- Document text:
+---+
In fact – and as Cockshott knows full well – the only way to ‘know’ labour values is the neoclassical way: by revelation. Whereas neoclassicists assume that prices reveal utils, Marxists assume that prices reveal socially necessary abstract labour time. And that is it.
As they stand, the quantities of utils and labour values exist not as empirical observations, but as religious-like visions. They emerge not from open-ended research and scientific exploration, but from circular rituals that make them true by definition.
This is how Cockshott himself describe the process in one of his recent works:
Unfortunately . . . we have no such independent data on values. This would require a fully disaggregated input-output table along with data on labour inputs in hours. When we compute industry values in practice, our primary data are nothing other than industry costs: we infer values from these costs, with unavoidable error. There are three sources of divergence between the underlying true values and the estimates of values derived using industry cost figures.
1. Values are defined in terms of hours of socially necessary labour time, but in most empirical work direct labour hours are proxied by the wage bill.
2. The assumption that the rate of surplus value is uniform across sectors: most if not all empirical work on value employs this assumption, yet it is not likely to be strictly true.
3. The aggregation issue: each of the sectors or industries used in an empirical study represents the aggregation of a wide range of production processes. The aggregation is, of course, done in terms of monetary values. Thus the weights carried by each sub-sector in the formation of any given sector’s figures depend on market prices, which by assumption exhibit some degree of divergence from values.
(Cockshott and Cottrell, Robust Correlations Between Prices and Labour Values: A Comment. Cambridge Journal of Economics, Vol. 29, No. 2, March, 2005, pp. 312-313, emphases added.)
+---+
- Information given:

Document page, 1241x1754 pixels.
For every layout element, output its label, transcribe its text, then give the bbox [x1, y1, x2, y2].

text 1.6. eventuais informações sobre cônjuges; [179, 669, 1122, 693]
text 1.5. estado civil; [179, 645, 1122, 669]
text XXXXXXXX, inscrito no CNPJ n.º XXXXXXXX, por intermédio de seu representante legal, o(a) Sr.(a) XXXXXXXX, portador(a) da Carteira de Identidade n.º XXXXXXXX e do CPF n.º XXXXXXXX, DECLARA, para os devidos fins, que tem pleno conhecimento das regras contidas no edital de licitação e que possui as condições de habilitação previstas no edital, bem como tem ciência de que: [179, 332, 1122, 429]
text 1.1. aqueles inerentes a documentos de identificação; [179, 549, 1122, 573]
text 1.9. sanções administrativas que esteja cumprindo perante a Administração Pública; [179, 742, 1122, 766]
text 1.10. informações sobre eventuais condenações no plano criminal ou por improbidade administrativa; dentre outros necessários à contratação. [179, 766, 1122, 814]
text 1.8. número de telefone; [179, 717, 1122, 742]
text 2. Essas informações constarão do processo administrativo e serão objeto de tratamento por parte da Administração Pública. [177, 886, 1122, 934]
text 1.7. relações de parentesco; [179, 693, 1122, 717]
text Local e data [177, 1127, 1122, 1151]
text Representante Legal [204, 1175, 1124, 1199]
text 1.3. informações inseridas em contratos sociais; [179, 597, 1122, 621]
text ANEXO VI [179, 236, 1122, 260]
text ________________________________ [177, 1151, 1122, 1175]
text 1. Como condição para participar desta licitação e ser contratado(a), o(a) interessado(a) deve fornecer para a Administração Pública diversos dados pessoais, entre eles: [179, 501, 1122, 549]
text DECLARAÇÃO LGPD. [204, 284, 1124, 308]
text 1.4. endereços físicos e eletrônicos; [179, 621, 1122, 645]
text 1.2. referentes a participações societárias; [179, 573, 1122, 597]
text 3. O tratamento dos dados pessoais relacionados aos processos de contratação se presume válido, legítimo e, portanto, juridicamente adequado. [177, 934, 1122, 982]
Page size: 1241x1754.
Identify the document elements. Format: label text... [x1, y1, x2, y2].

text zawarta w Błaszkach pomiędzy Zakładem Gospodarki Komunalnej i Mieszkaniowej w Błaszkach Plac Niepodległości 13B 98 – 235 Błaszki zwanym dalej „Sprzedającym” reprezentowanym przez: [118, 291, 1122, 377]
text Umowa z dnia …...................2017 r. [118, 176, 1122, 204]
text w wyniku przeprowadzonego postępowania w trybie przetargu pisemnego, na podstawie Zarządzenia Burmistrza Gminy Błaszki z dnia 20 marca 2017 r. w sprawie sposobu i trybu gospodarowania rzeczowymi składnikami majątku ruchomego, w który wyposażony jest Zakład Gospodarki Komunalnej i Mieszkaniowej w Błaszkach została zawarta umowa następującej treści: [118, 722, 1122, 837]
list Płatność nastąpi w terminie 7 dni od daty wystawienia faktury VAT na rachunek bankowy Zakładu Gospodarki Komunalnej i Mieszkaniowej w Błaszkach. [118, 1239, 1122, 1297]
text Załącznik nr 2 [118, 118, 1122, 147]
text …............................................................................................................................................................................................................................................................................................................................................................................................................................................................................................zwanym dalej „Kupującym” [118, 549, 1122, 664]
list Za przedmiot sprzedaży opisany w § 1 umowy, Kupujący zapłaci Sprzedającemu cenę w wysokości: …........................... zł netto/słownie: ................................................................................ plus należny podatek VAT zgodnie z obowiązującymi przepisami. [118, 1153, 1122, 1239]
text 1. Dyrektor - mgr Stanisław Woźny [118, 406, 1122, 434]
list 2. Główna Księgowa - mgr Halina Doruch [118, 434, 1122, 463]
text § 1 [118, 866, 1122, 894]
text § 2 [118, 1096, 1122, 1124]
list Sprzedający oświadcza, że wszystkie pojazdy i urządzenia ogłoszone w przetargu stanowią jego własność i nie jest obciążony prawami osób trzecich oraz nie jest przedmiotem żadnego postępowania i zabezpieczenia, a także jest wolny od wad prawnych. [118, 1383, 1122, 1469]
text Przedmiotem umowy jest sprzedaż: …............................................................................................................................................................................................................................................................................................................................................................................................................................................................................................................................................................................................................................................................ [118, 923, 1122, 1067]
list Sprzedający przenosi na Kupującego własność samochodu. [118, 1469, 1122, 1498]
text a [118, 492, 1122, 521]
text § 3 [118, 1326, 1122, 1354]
+---+
- What needs to be done: From the passage on labour values, render this sentence in Spanish: "The aggregation is, of course, done in terms of monetary values."

- Result of the exercise: La agregación se realiza, por supuesto, en términos de valores monetarios.